AI robots trained to navigate challenging environments and interact with humans in socially compliant ways.

Baidu’s Ernie Bot Showcases Multimodal Output Feature, Setting High Standards for Language Models in China. ³

Baidu, the Chinese search engine giant, has unveiled its latest large language model (LLM), called Ernie Bot, which features a multimodal output capability. Ernie Bot, which stands for “Enhanced Representation from kNowledge IntEgration,” can solve math problems, write marketing copy, answer questions about Chinese literature, and generate multimedia responses. According to Baidu’s CEO, Robin Li, Ernie Bot performs particularly well on tasks specific to Chinese culture, such as explaining historical facts or writing traditional poems.

The highlight of Ernie Bot’s release is its multimodal output feature, which ChatGPT and OpenAI’s recently announced GPT-4 do not offer. Ernie Bot can generate illustrations, read out text answers, and even edit and subtitle videos based on text inputs. However, there have been reports that some of the features showcased during the product launch, specifically the video generation, have failed to be reproduced in later testing. Despite this setback, Baidu’s Ernie Bot is an exciting addition to the growing list of large language models and highlights the increasing emphasis on multimodal capabilities in AI language models.

GPT-4. ⁴

We’ve technically already seen the release of GPT-4 more than 5 weeks ago. OpenAI says GPT-4 is 82% less likely to respond to requests for disallowed content and 40% more likely to produce factual responses than GPT-3.5 on our internal evaluations. GPT-4’s capability is impressive, from being able to produce the code for a hand-sketched website, to creating content that passed the completely human check of GPT Zero, and confusing OpenAI’s LLM text classifier. Unfortunately, due to security and competition reasons, OpenAI stated in their GPT-4 technical report that it contains no further details about the architecture , hardware, training compute, dataset construction, training method, or similar.GPT-4’s text-generation speed is significantly slower than the current free version of ChatGPT.

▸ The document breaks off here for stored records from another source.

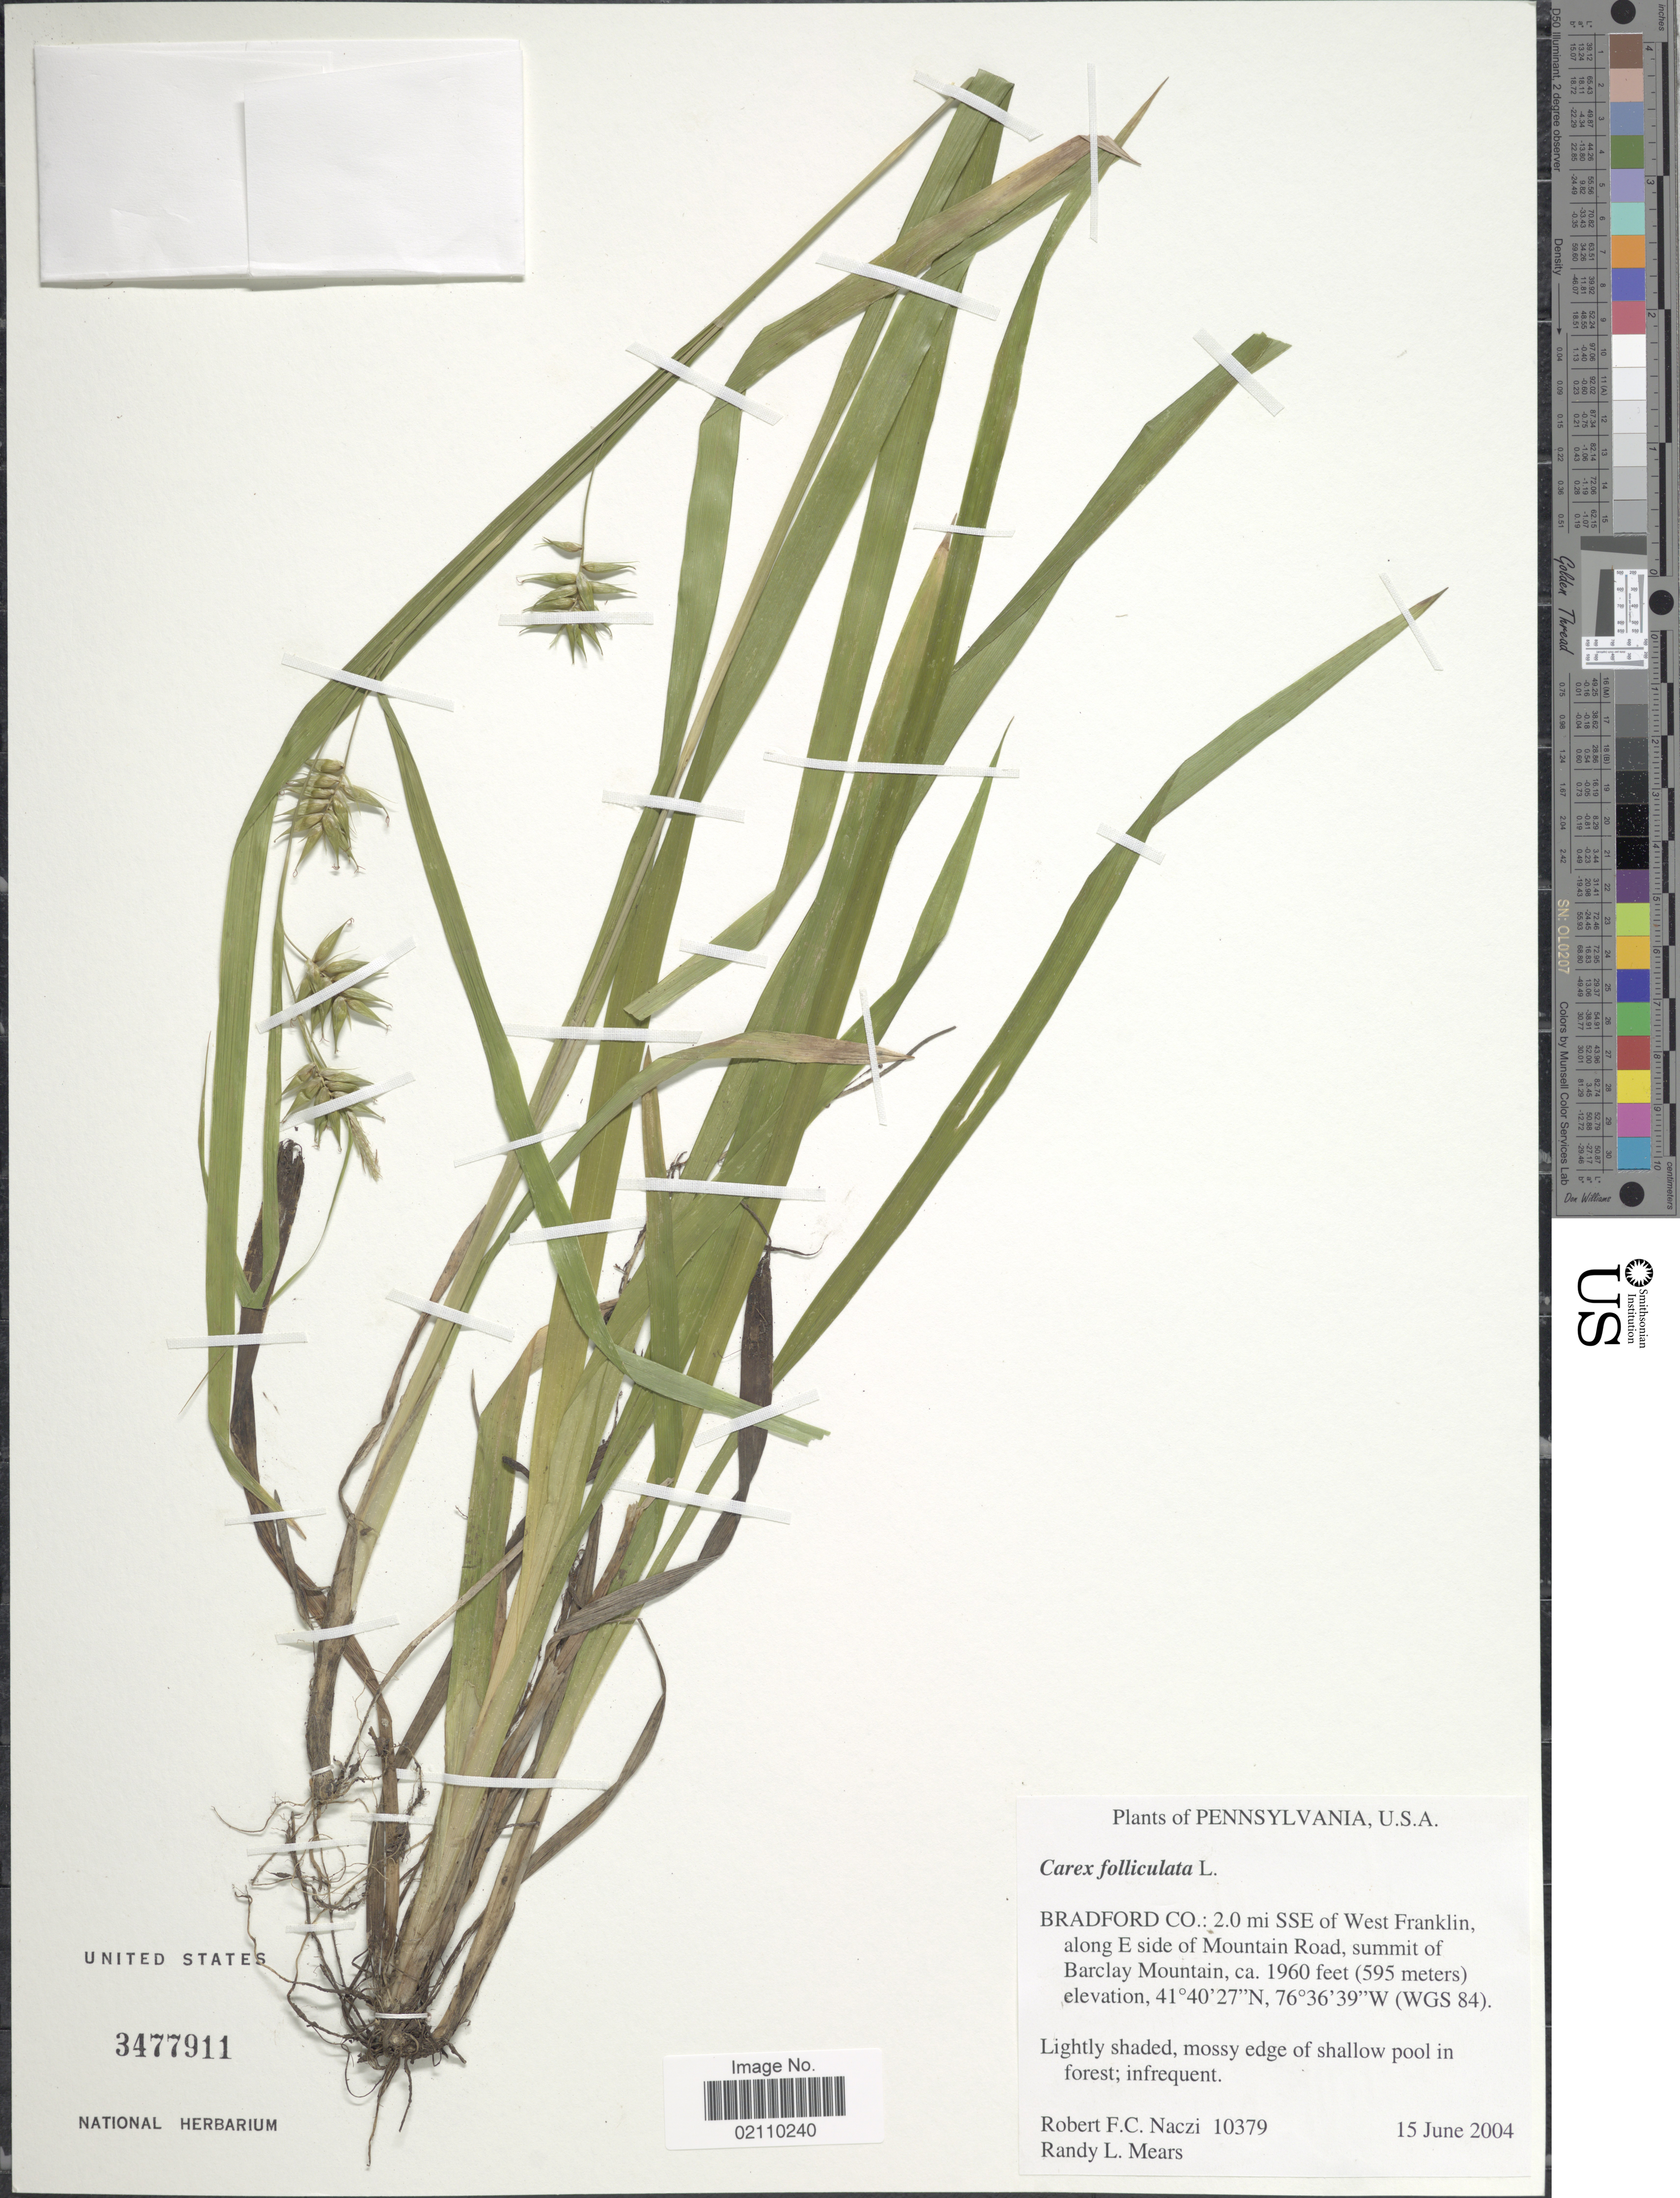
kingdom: Plantae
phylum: Tracheophyta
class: Liliopsida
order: Poales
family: Cyperaceae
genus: Carex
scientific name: Carex folliculata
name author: L.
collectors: R. F. C. Naczi & R. Mears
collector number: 1039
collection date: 2004-06-15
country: United States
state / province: Pennsylvania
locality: Bradford Co.: 2.0 mi SSe of West Franklin along E side of Mountain Road, summit of Barcklay Mountain, (WGS 84)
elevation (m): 597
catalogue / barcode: US 3477911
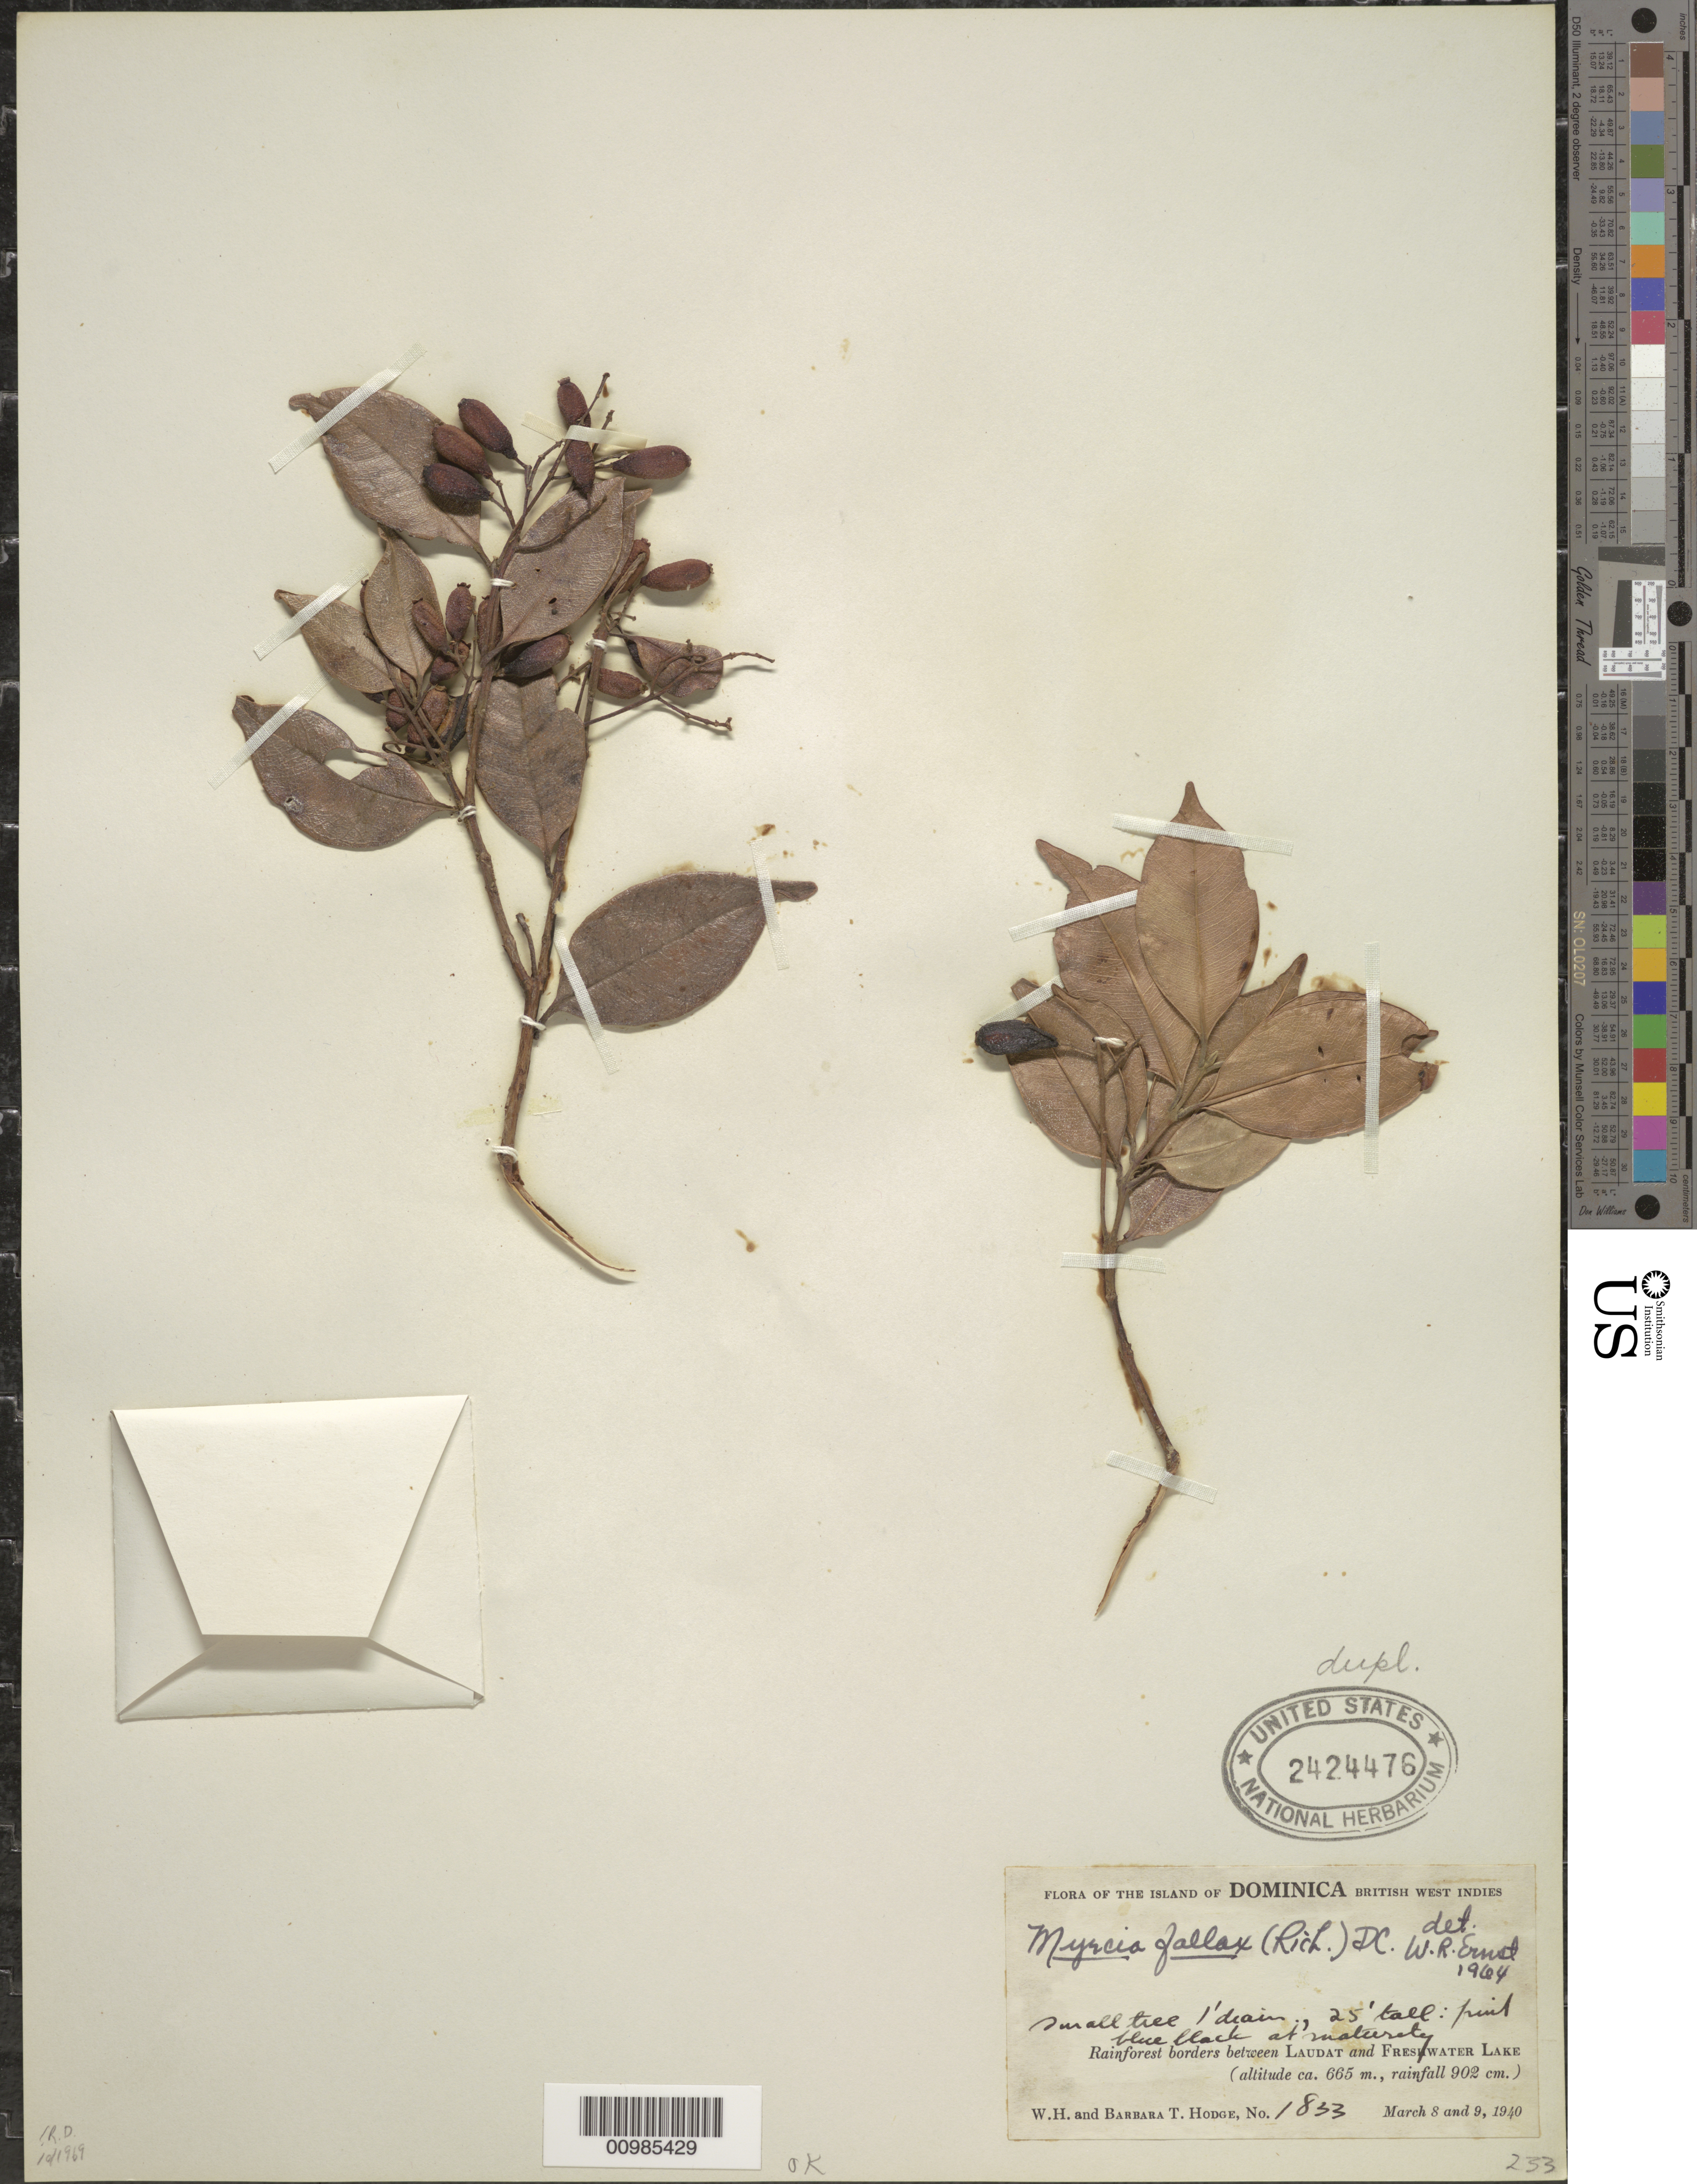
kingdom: Plantae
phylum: Tracheophyta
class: Magnoliopsida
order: Myrtales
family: Myrtaceae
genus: Myrcia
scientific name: Myrcia fallax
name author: (Rich.) DC.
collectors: W. Hodge & B. Hodge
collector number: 1853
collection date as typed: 08 Mar 1940 to 09 Mar 1940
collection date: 1940-03-08/1940-03-09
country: Dominica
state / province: St. George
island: Dominica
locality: Between Laudat and Freshwater Lake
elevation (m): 665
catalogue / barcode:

Maximizing Collaboration and Productivity with Innovative Chat Plugins. ⁵

Chat plugins are computer programmes that enhance the usefulness of chat programmes by adding new features and functionalities. Some possible concepts for fresh chat plugins include translation, calendar reminders, polling, task management, screen sharing, voice and video calling, social media integration, personalization, and a knowledge base. Integrating additional tools and apps with the chat application is also made possible through the integration plugin. These plugins can help users collaborate more effectively and smoothly across various platforms.

Vid2Seq: A Powerful Visual Language Model for Generating Video Descriptions. ⁶

Videos are an integral part of our daily lives and understanding their content has become increasingly important. Dense video captioning is a task that involves temporally localizing and describing all events in a minutes-long video. Current dense video captioning systems have several limitations such as being trained exclusively on manually annotated datasets and containing specialized task-specific components. However, a new architecture called “Vid2Seq” has been introduced which pre-trains a unified model by leveraging unlabeled narrated videos. This model improves the state of the art on a variety of dense video captioning benchmarks and also generalizes well to other related tasks. The code for Vid2Seq has also been made available for others to use.

Vid2Seq: A New Visual Language Model for Dense Video Captioning with Large-Scale Pretraining.